I hope my advice doesn't sound harsh but you have your own family you need to think about as well. Especially with a newborn, just make her your first priority and hopefully everything falls into place. Stressing out over the family "war" won't do you any good and you don't want to bring negative energy around a baby. Stay positive!
Good luck!
Ditto. Well said.
Your husband is who you chose to spend the rest of your life with and who you promised "for better or for worse." He is also the father of your child. He should come before anyone else no matter what.
this is why if i'm going to complain about my hubby i do it to gil or mil bc they will always love him, that will never change. and if hubby is clearly in the wrong they almost never admit it but still it helps to get it out to someone and they give advise or positive feedback that can help he work things out with him. when he's been just aweful, which isn't often, they will yell at him for me and that helps him realize that he really really screwed up. most of the time we talk about this on our own and don't get anyone involved though. or talk about him here :) i've went to my family before and all it usually does is makes things akward bc i've done forgave him later but they are still upset. whatever he did to make things right by you then he needs to show your family the same kind of proof and don't expect that he'll be welcomed right back as soon as ykou would to him. because you have a different and close loving relationship with him. they don't so it's going to take some time for things to smooth over.

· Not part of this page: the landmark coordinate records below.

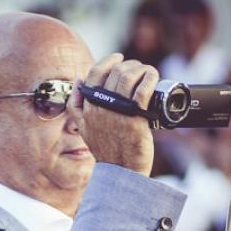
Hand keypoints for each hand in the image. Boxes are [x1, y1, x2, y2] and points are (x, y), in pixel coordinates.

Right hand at [70, 52, 157, 174]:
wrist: (121, 171)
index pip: (94, 73)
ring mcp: (118, 112)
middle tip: (138, 69)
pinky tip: (153, 77)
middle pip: (115, 72)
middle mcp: (100, 107)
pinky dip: (150, 77)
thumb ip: (76, 104)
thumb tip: (78, 79)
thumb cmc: (107, 149)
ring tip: (147, 73)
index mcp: (88, 107)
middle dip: (129, 65)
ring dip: (141, 69)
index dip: (108, 61)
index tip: (119, 58)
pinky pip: (143, 88)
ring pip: (128, 76)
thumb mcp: (83, 127)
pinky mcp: (136, 117)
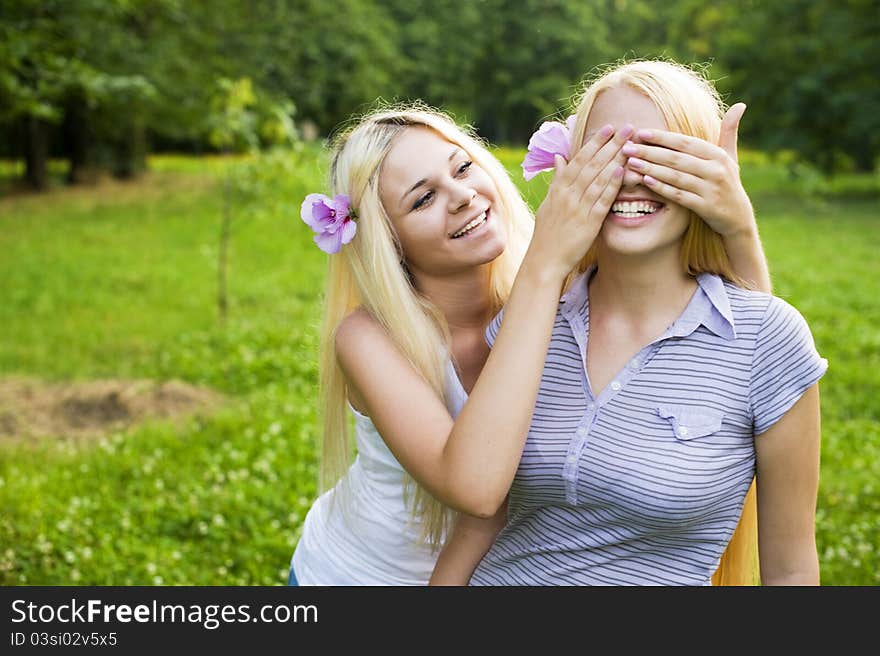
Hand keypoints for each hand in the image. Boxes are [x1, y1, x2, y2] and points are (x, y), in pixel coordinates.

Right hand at [526, 123, 630, 279]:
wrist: (544, 261)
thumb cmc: (547, 234)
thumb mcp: (548, 203)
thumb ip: (556, 180)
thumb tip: (559, 157)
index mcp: (558, 190)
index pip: (578, 160)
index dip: (594, 143)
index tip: (607, 127)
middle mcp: (568, 196)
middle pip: (591, 164)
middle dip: (610, 144)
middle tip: (626, 127)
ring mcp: (578, 209)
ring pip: (598, 178)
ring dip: (615, 159)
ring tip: (630, 143)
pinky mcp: (588, 223)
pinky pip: (602, 200)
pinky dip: (612, 185)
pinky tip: (622, 171)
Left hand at [621, 103, 755, 237]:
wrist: (738, 217)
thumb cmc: (728, 182)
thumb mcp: (731, 156)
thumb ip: (729, 131)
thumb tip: (740, 104)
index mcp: (718, 155)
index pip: (685, 143)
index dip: (662, 138)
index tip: (640, 133)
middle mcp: (716, 170)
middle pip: (676, 159)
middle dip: (649, 152)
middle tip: (626, 147)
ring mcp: (711, 189)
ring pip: (675, 177)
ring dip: (651, 169)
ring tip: (630, 163)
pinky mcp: (705, 207)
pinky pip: (678, 196)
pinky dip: (661, 188)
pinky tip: (645, 182)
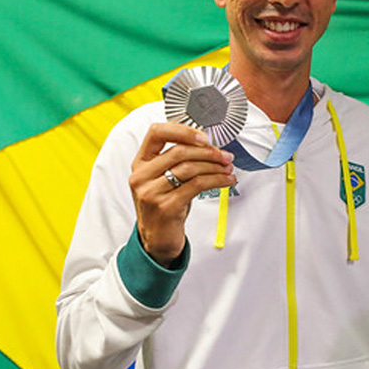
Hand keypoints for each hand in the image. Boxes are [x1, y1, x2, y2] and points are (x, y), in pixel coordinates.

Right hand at [129, 123, 234, 265]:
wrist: (157, 238)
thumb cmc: (164, 205)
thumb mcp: (163, 179)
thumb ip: (176, 160)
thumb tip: (208, 143)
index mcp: (140, 163)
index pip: (156, 132)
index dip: (182, 129)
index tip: (203, 136)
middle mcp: (142, 176)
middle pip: (180, 151)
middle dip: (208, 152)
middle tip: (225, 156)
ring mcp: (151, 192)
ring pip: (190, 168)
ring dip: (215, 166)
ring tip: (228, 168)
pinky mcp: (166, 206)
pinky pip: (197, 185)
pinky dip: (216, 180)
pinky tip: (225, 181)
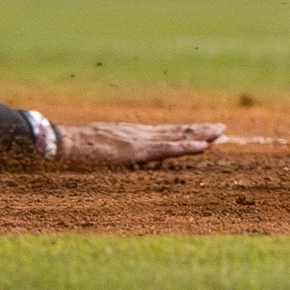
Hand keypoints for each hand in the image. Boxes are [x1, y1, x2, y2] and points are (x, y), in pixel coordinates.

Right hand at [55, 121, 225, 165]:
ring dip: (200, 136)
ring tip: (220, 133)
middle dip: (200, 130)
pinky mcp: (139, 150)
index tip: (204, 129)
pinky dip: (187, 147)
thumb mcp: (103, 151)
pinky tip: (203, 146)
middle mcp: (142, 133)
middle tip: (222, 128)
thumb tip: (125, 161)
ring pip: (177, 137)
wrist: (67, 143)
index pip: (167, 132)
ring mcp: (142, 140)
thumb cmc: (80, 149)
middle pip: (177, 131)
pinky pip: (169, 149)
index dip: (187, 131)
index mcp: (135, 134)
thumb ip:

Permalink Reply by shananigans9 on October 1, 2012 at 12:37am For future purposes, getting your family involved in what is going on between you and your husband is probably not the best idea. To be honest, I dont understand why your family is still so emotionally involved in this incident. As long as you, your child, or your nieces and nephews are not being physically or emotionally harmed, your family should move on. I dont know that there is anymore that you and your husband can or should do to convince your family. As long as you are not being harmed, your commitment is to your husband. You two are a team. Hopefully in time your family will move on and realize that they are not just holding a grudge against your husband, but they are depriving your daughter and your nieces and nephews. Either way, all you can do is focus on being a good wife and mother.